--- Start of Text to read ---

【Machine Learning】【Python】Chapter 5: Sliding Window + SVM + NMS for Localization ---- "SVM Object Classification and Localization Detection"

It is recommended to use EdgeBoxes for bounding box prediction, which is faster and more accurate than SW. If you are interested, it is also recommended to use the anchor technique in the faster rcnn SPN layer.

The series of blog posts on "SVM Object Classification and Localization Detection" has come to an end.

Let me summarize the best method I used.

First, extract features using HoG.
Use PCA to reduce the dimensionality of the features, and then optimize the parameters C and gamma using PSO. The purpose of dimensionality reduction is to speed up the PSO operation, otherwise it would be too slow, but the classification performance would be reduced.
Train an initial SVM model using the features obtained in the first step and the parameters obtained in the second step.
Optimize the SVM model using Hard Negative Mining.
Perform detection using sliding windows, and finally perform bounding box regression using NMS.

Currently, there are 2700 positive samples and 2700 negative samples. After optimizing the parameters using PSO, the classification accuracy of the trained model is 84%. The test set consists of 1200 negative samples and 700 positive samples.

--- End of Text to read ---
--- Start of Source data ---

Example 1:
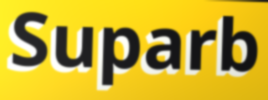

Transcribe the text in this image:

Suparb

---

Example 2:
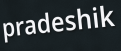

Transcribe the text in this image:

pradeshik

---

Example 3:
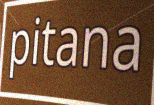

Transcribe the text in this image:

pitana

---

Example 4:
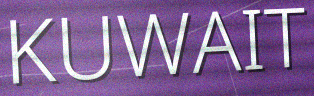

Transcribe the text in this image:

KUWAIT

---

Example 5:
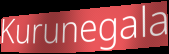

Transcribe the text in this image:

Kurunegala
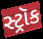
સ્ટ્રૉક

--- End of Source data ---

_Required work_
A) Reproduce the SVM detection post word for word, in full.
B) Quote the rows of word transcriptions that follow the SVM detection post, all of them, line for line, omitting the pictures.
The rows have no connection to the SVM detection post.

_Exercise solutions_
A)
【Machine Learning】【Python】Chapter 5: Sliding Window + SVM + NMS for Localization ---- "SVM Object Classification and Localization Detection"

It is recommended to use EdgeBoxes for bounding box prediction, which is faster and more accurate than SW. If you are interested, it is also recommended to use the anchor technique in the faster rcnn SPN layer.

The series of blog posts on "SVM Object Classification and Localization Detection" has come to an end.

Let me summarize the best method I used.

First, extract features using HoG.
Use PCA to reduce the dimensionality of the features, and then optimize the parameters C and gamma using PSO. The purpose of dimensionality reduction is to speed up the PSO operation, otherwise it would be too slow, but the classification performance would be reduced.
Train an initial SVM model using the features obtained in the first step and the parameters obtained in the second step.
Optimize the SVM model using Hard Negative Mining.
Perform detection using sliding windows, and finally perform bounding box regression using NMS.

Currently, there are 2700 positive samples and 2700 negative samples. After optimizing the parameters using PSO, the classification accuracy of the trained model is 84%. The test set consists of 1200 negative samples and 700 positive samples.

B)
Example 1:

Transcribe the text in this image:

Suparb

---

Example 2:

Transcribe the text in this image:

pradeshik

---

Example 3:

Transcribe the text in this image:

pitana

---

Example 4:

Transcribe the text in this image:

KUWAIT

---

Example 5:

Transcribe the text in this image:

Kurunegala
સ્ટ્રૉક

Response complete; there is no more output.